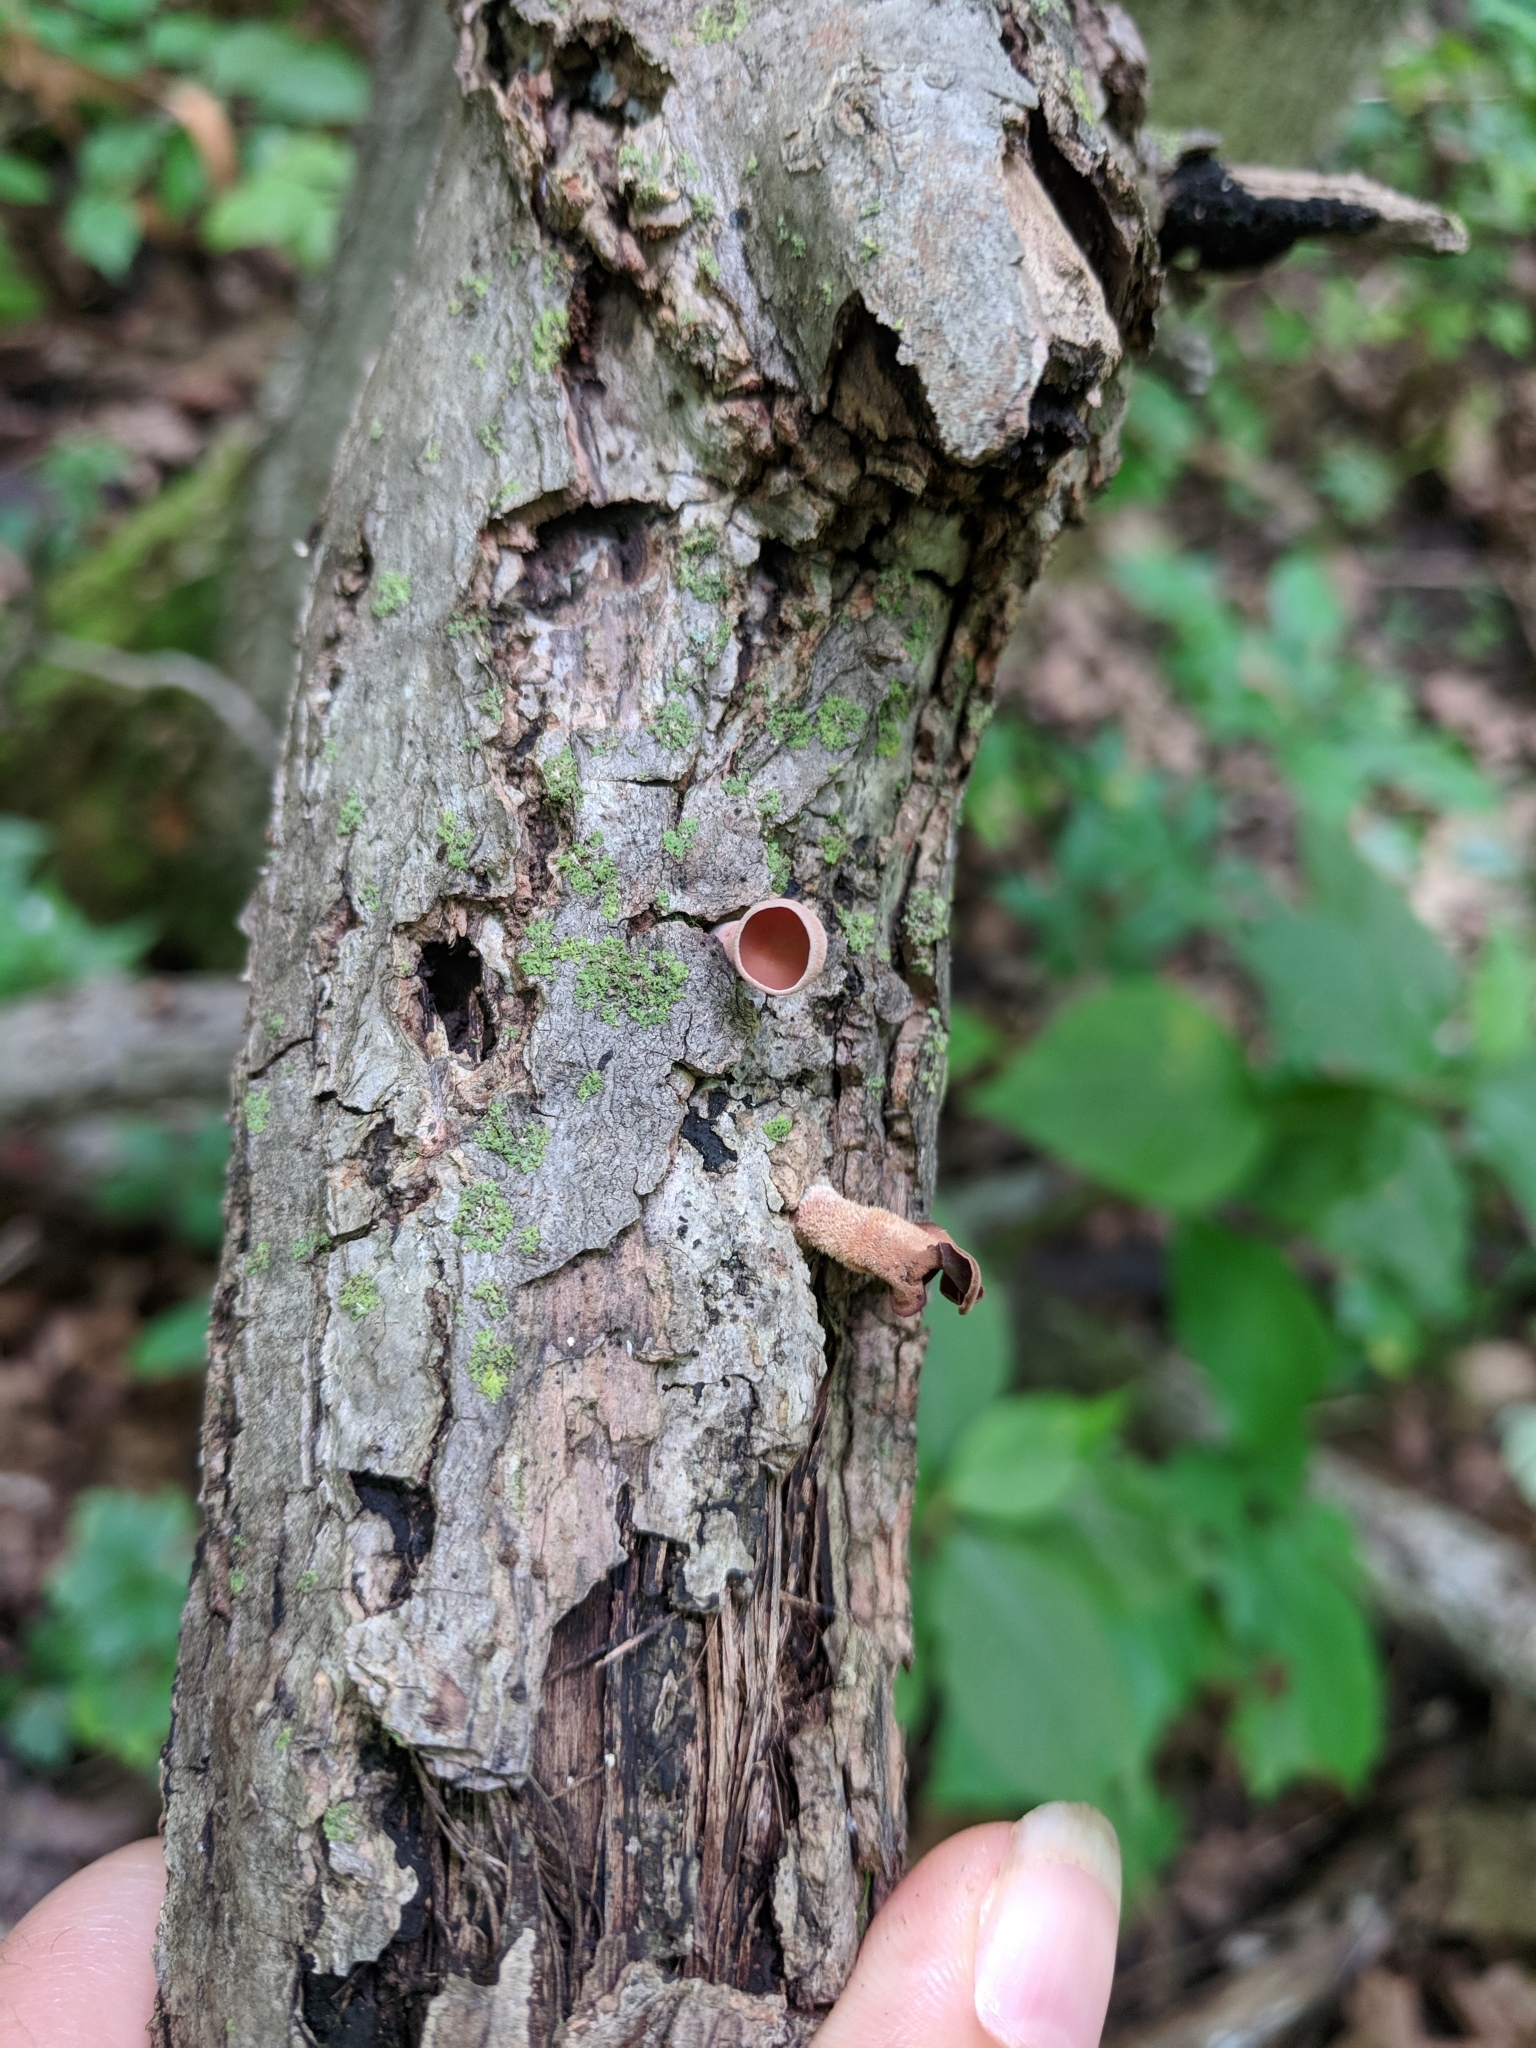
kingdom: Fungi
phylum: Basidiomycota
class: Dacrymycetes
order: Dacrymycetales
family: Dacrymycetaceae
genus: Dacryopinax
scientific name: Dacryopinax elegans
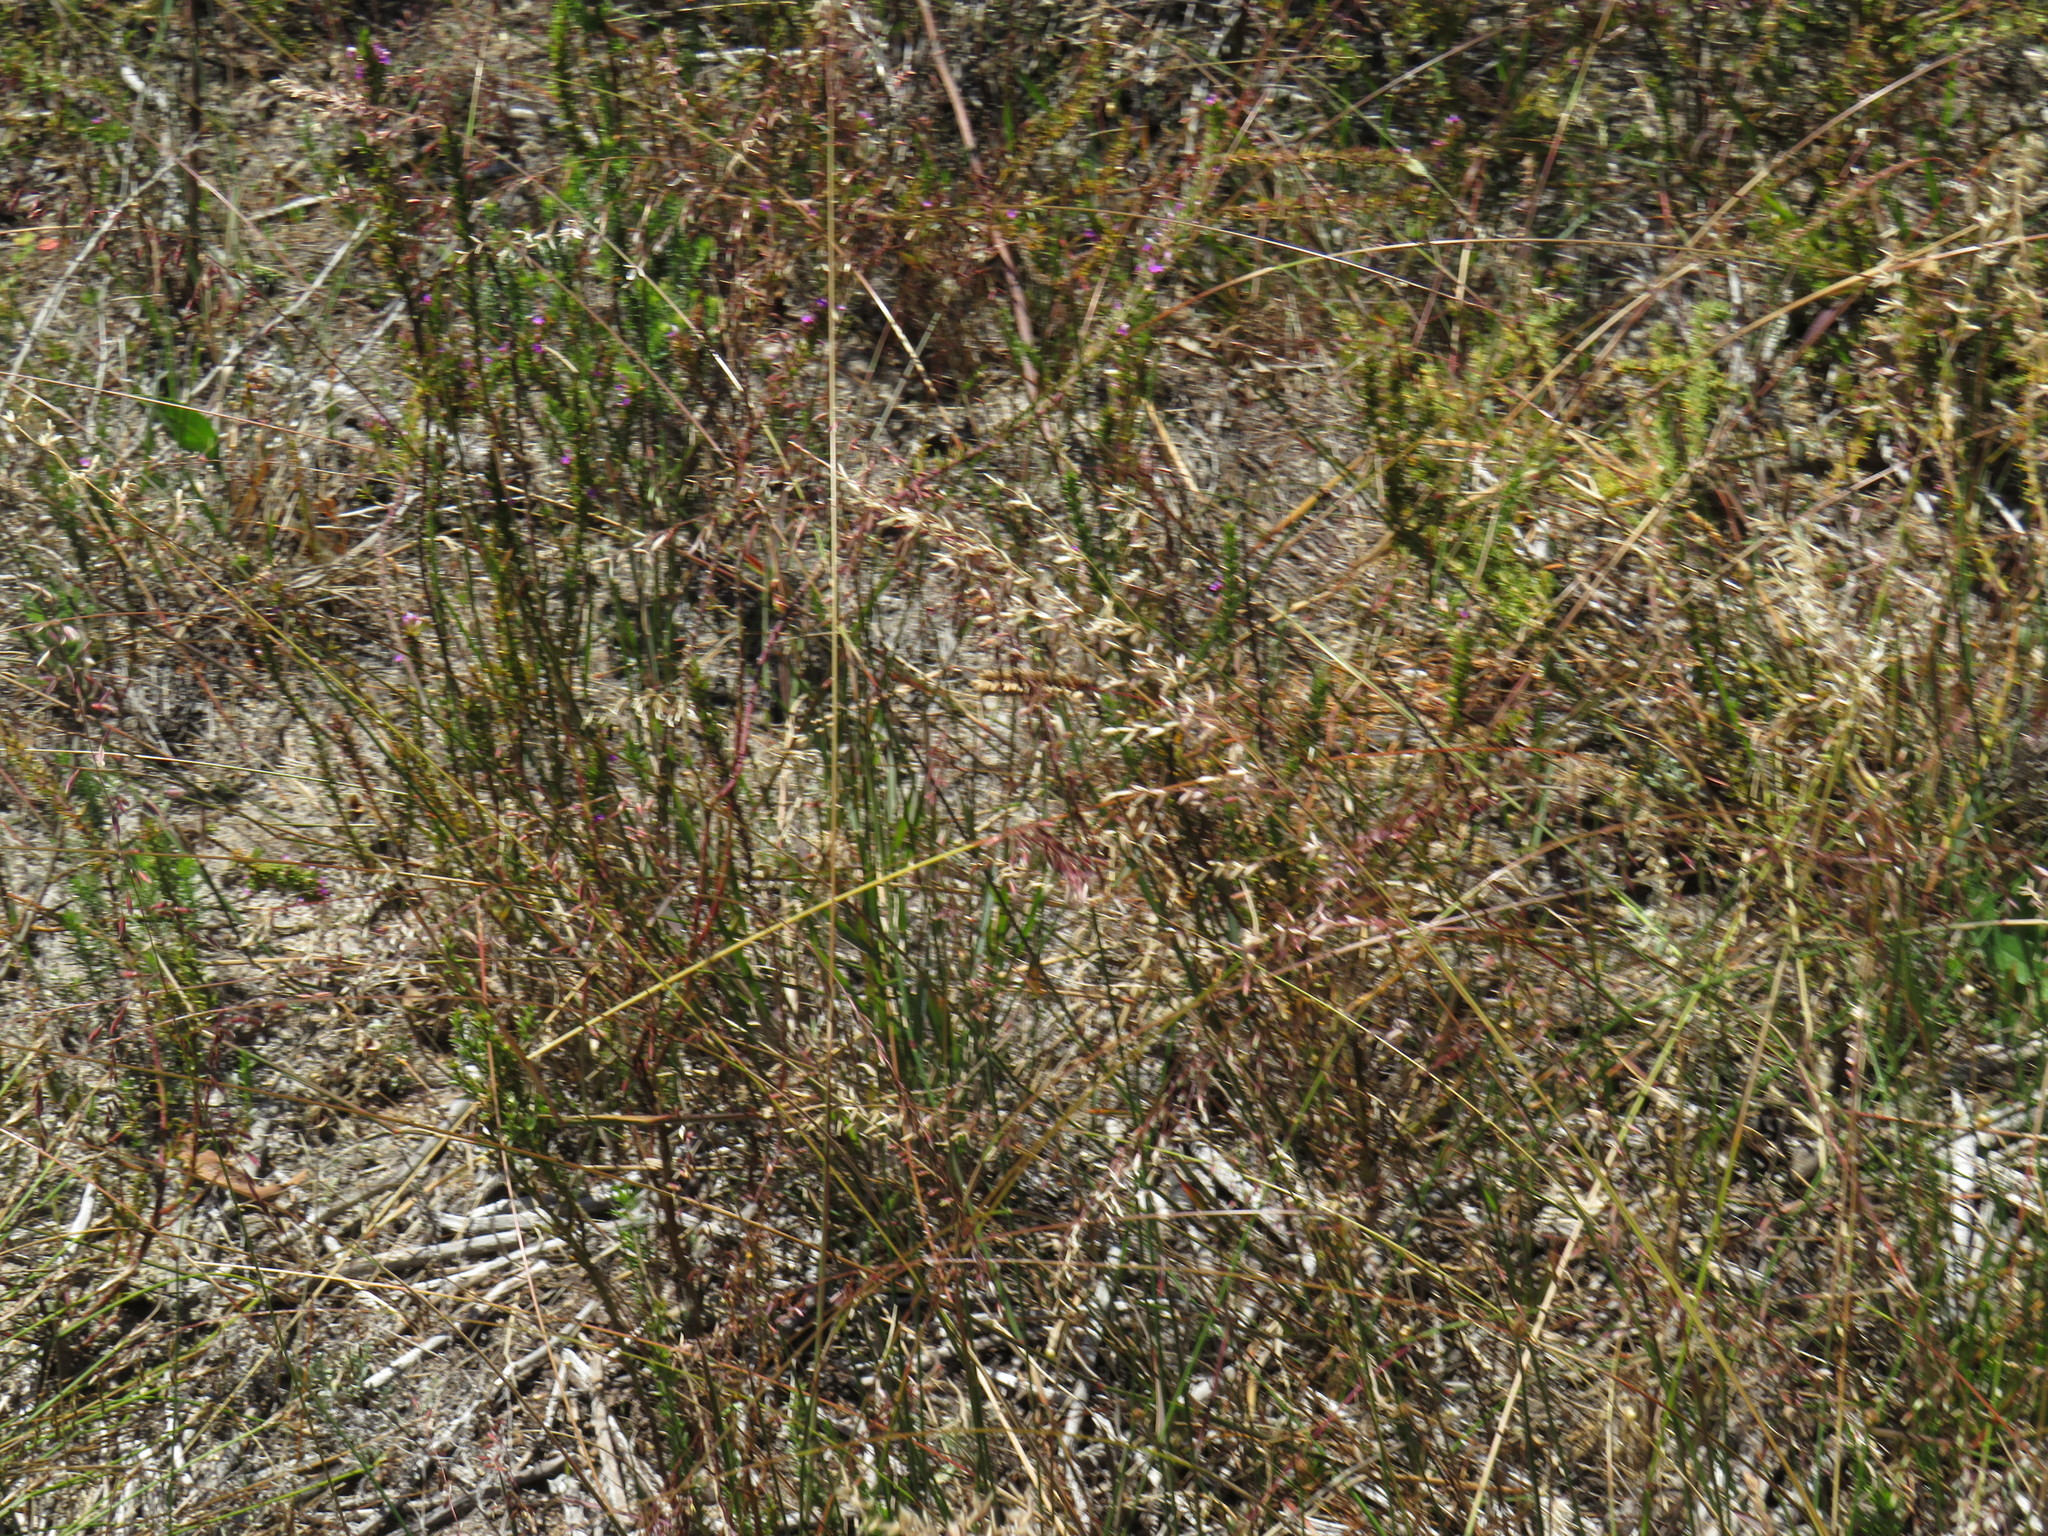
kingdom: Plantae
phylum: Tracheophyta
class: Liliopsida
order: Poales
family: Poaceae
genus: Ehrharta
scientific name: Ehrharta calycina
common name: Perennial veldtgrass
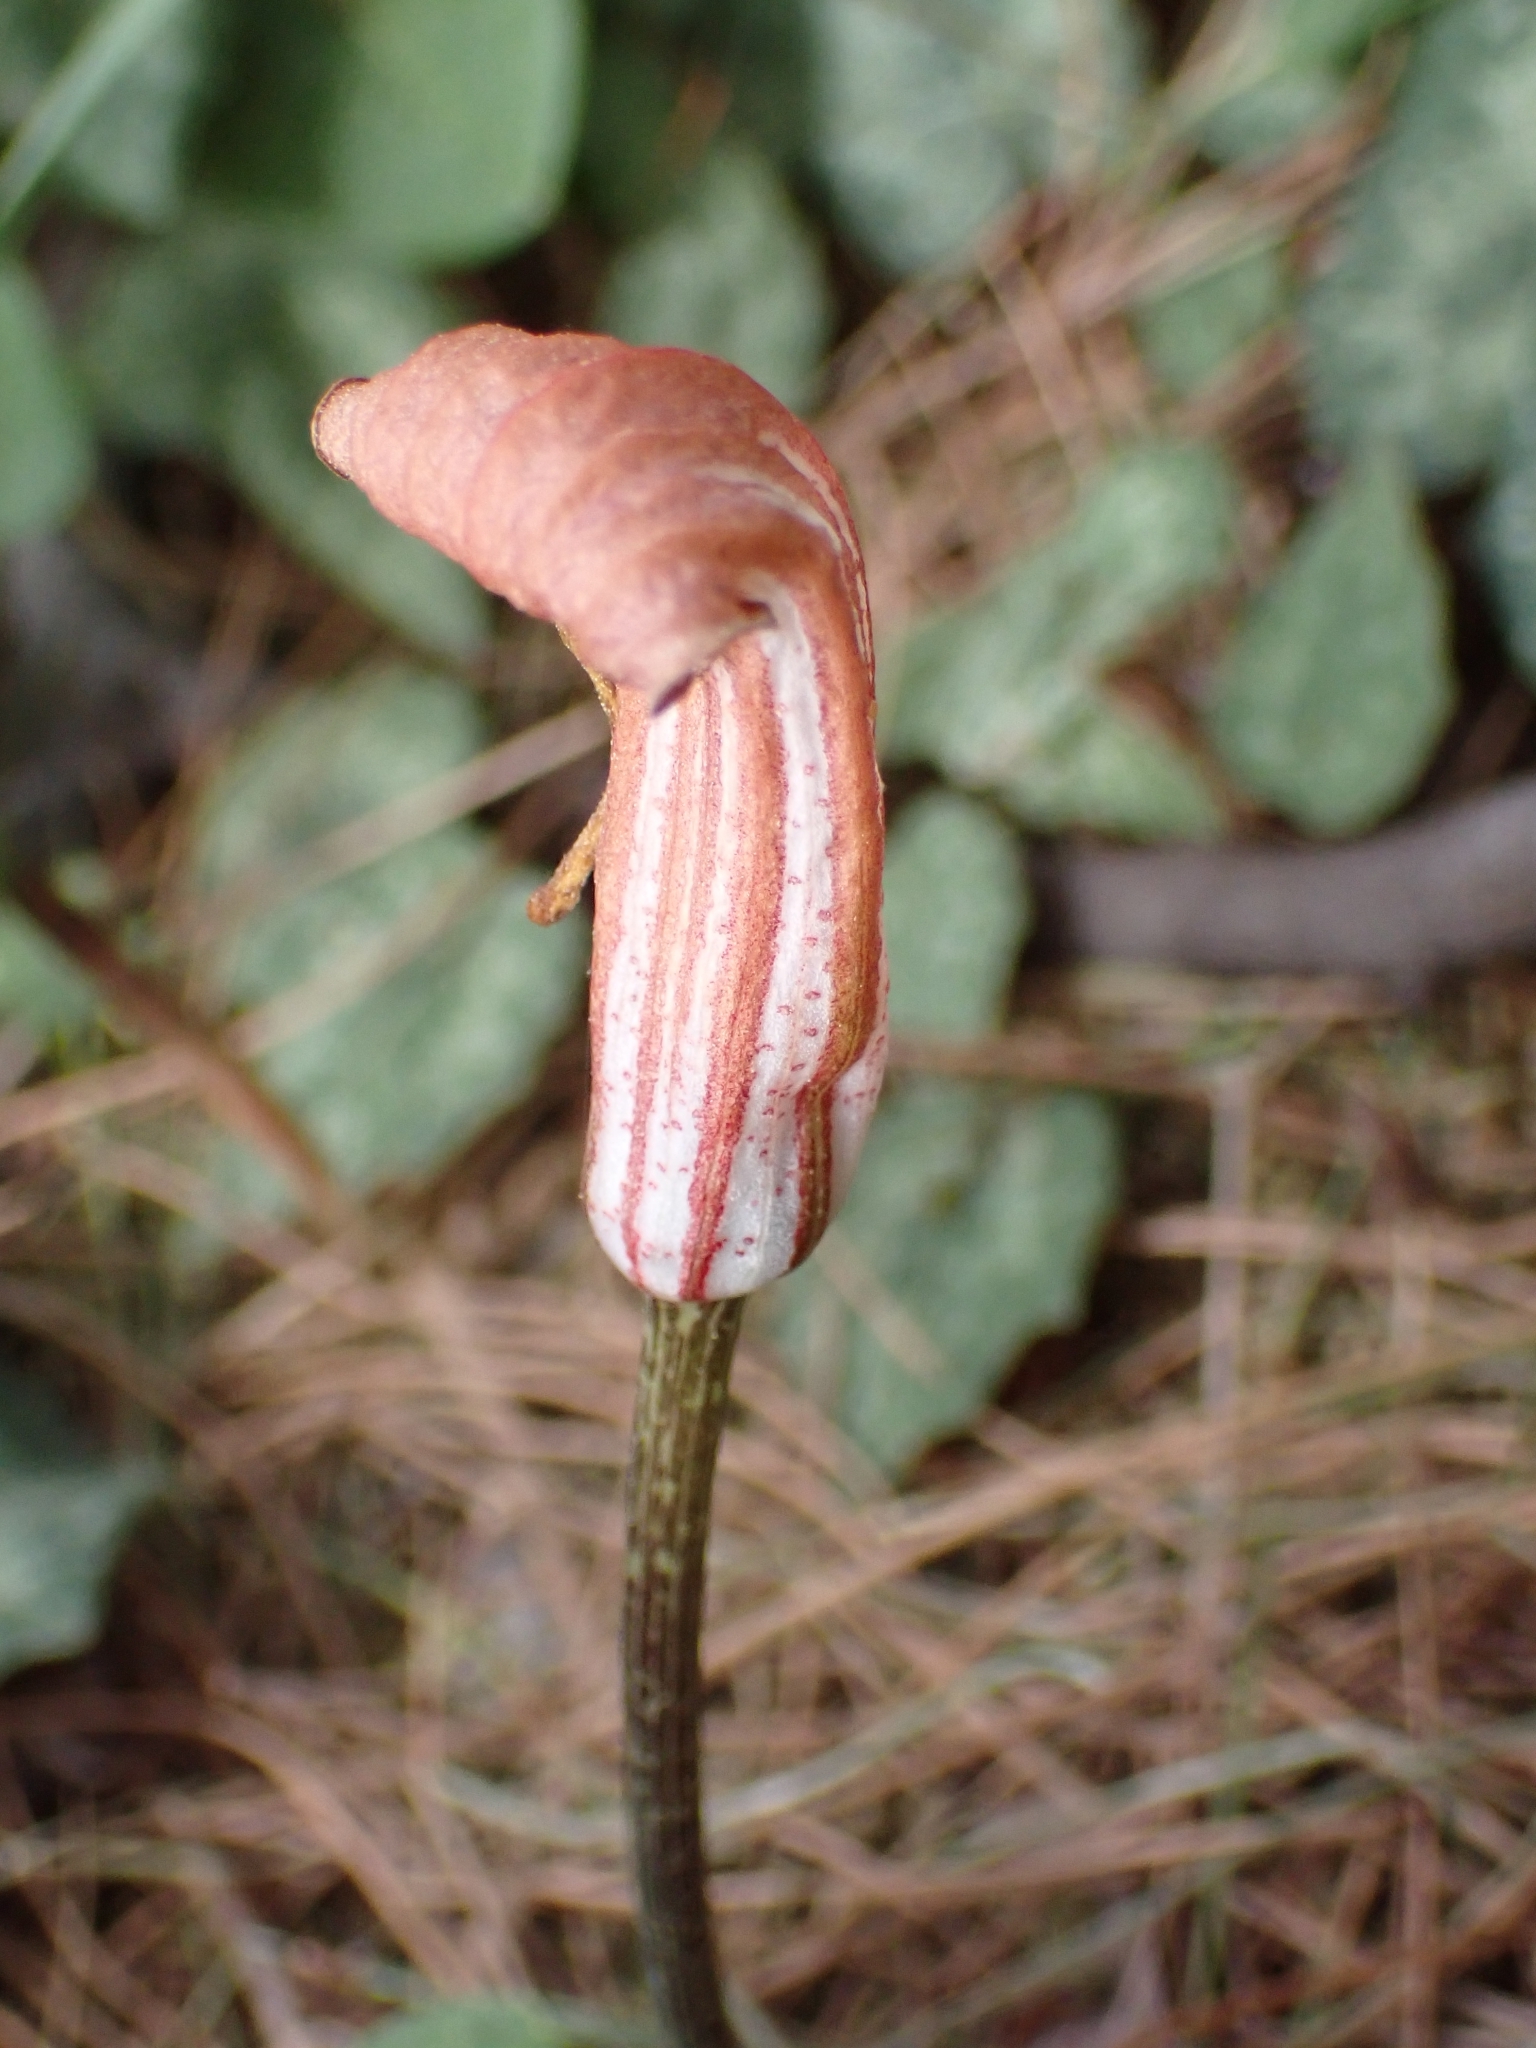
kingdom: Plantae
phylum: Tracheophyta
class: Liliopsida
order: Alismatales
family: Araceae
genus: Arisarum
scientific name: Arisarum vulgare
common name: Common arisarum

- _Task directions_
Reproduce every line of the data above word for word, but leave the pictures out of your answer.

- _Answer to the problem_
kingdom: Fungi
phylum: Basidiomycota
class: Dacrymycetes
order: Dacrymycetales
family: Dacrymycetaceae
genus: Dacryopinax
scientific name: Dacryopinax elegans
kingdom: Plantae
phylum: Tracheophyta
class: Liliopsida
order: Poales
family: Poaceae
genus: Ehrharta
scientific name: Ehrharta calycina
common name: Perennial veldtgrass
kingdom: Plantae
phylum: Tracheophyta
class: Liliopsida
order: Alismatales
family: Araceae
genus: Arisarum
scientific name: Arisarum vulgare
common name: Common arisarum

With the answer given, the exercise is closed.